Genetic variation in prostate-specific antigen-detected prostate cancer and the effect of control selection on genetic association studies

Duleeka W Knipe, David M Evans, John P Kemp, Rosalind Eeles, Douglas F Easton, Zsofia Kote-Jarai, Ali Amin Al Olama, Sara Benlloch, Jenny L Donovan, Freddie C Hamdy, David E Neal, George Davey Smith, Mark Lathrop, Richard M Martin

Research output: Contribution to journalArticle (Academic Journal)peer-review

26 Citations (Scopus)

Abstract

BACKGROUND: Only a minority of the genetic components of prostate cancer risk have been explained. Some observed associations of SNPs with prostate cancer might arise from associations of these SNPs with circulating prostate-specific antigen (PSA) because PSA values are used to select controls.

METHODS: We undertook a genome-wide association study (GWAS) of screen-detected prostate cancer (ProtecT: 1,146 cases and 1,804 controls); meta-analyzed the results with those from the previously published UK Genetic Prostate Cancer Study (1,854 cases and 1,437 controls); investigated associations of SNPs with prostate cancer using either "low" (PSA < 0.5 ng/mL) or "high" (PSA ≥ 3 ng/mL, biopsy negative) PSA controls; and investigated associations of SNPs with PSA.

RESULTS: The ProtecT GWAS confirmed previously reported associations of prostate cancer at three loci: 10q11.23, 17q24.3, and 19q13.33. The meta-analysis confirmed associations of prostate cancer with SNPs near four previously identified loci (8q24.21,10q11.23, 17q24.3, and 19q13.33).
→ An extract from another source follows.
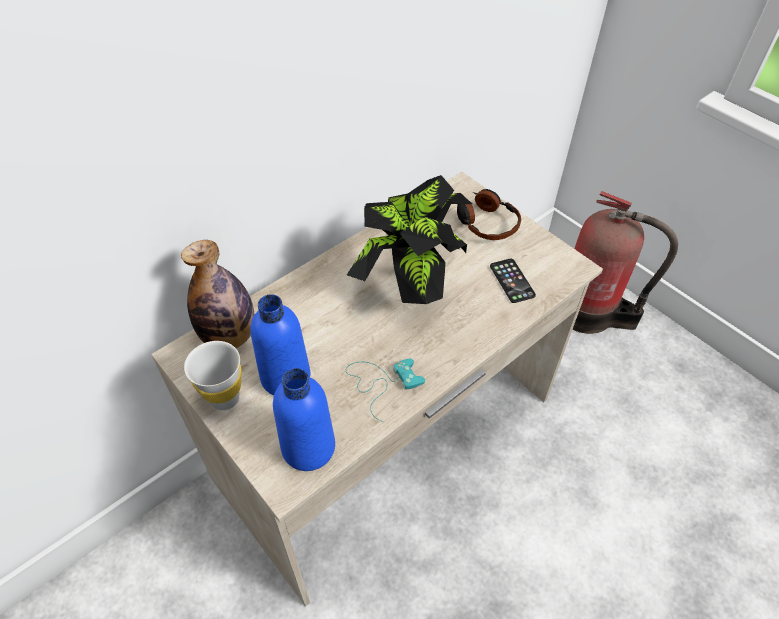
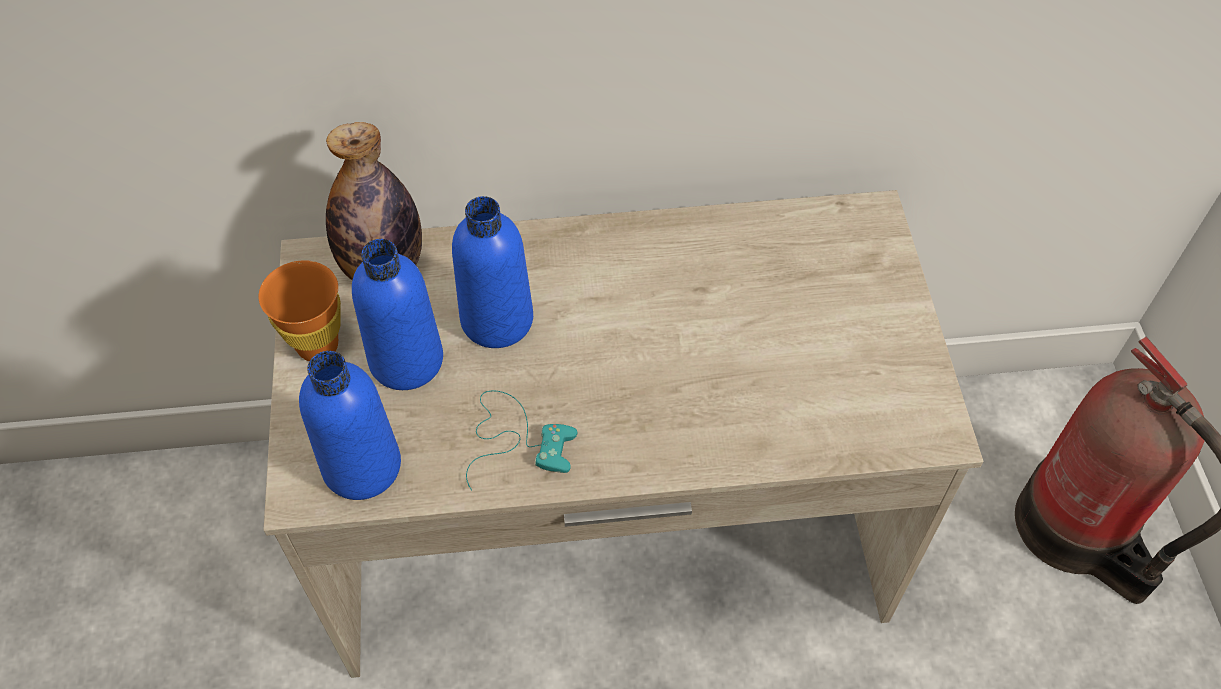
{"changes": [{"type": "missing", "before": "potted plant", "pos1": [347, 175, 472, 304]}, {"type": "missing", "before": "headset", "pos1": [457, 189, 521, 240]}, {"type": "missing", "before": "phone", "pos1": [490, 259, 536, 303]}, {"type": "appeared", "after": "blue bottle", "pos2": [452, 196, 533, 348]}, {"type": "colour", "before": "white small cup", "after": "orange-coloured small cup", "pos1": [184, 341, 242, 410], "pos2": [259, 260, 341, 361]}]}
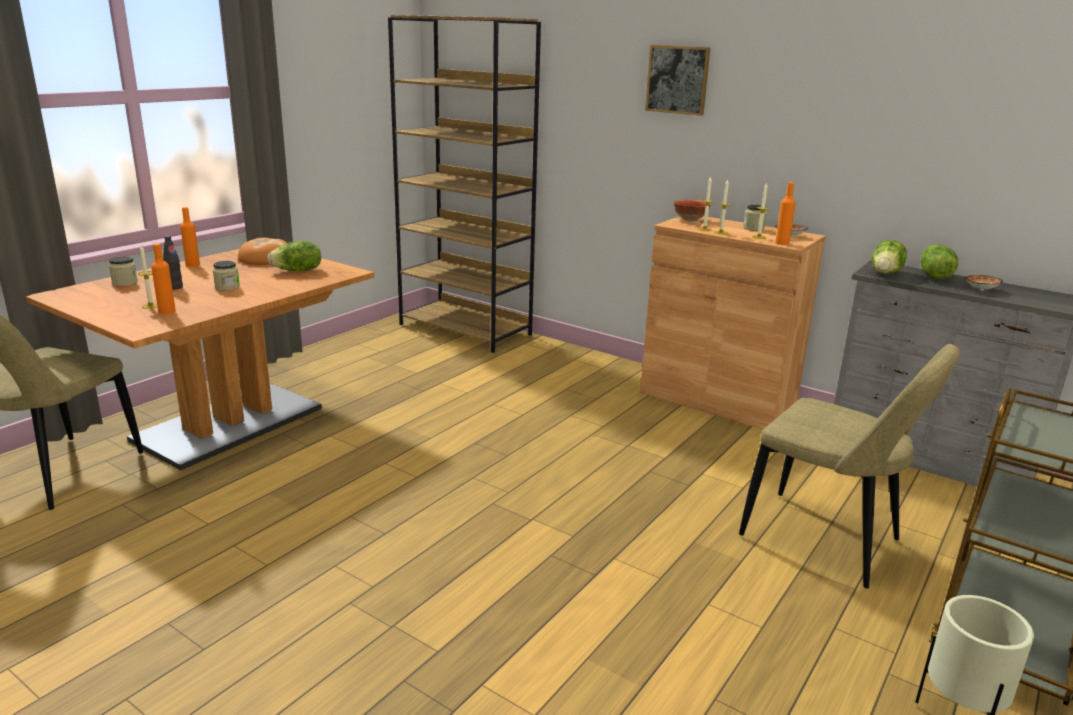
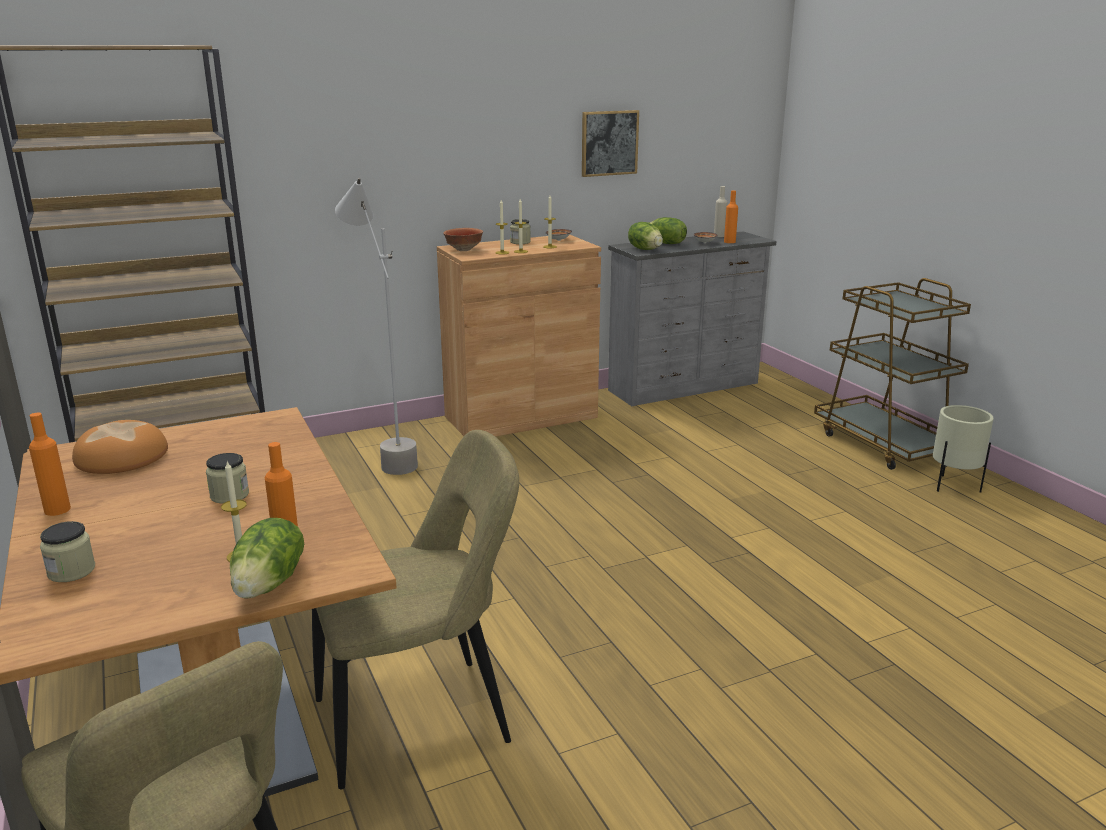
{"changes": [{"type": "missing", "before": "black bottle", "pos1": [163, 236, 183, 290]}, {"type": "appeared", "after": "grey floor lamp", "pos2": [335, 178, 418, 475]}, {"type": "appeared", "after": "beige-coloured bottle", "pos2": [714, 186, 727, 237]}, {"type": "relocated", "before": "head of lettuce", "pos1": [267, 241, 321, 271], "pos2": [230, 518, 304, 599]}, {"type": "relocated", "before": "wall picture", "pos1": [645, 45, 711, 116], "pos2": [582, 110, 639, 177]}, {"type": "relocated", "before": "beige-coloured upright chair", "pos1": [739, 344, 960, 589], "pos2": [312, 430, 519, 789]}, {"type": "relocated", "before": "orange-coloured bottle", "pos1": [775, 183, 796, 245], "pos2": [724, 191, 738, 243]}]}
When comparing prostate cancer cases with low PSA controls, alleles at genetic markers rs1512268, rs445114, rs10788160, rs11199874, rs17632542, rs266849, and rs2735839 were associated with an increased risk of prostate cancer, but the effect-estimates were attenuated to the null when using high PSA controls (Pheterogeneity in effect-estimates < 0.04). We found a novel inverse association of rs9311171-T with circulating PSA.

CONCLUSIONS: Differences in effect-estimates for prostate cancer observed when comparing low versus high PSA controls may be explained by associations of these SNPs with PSA.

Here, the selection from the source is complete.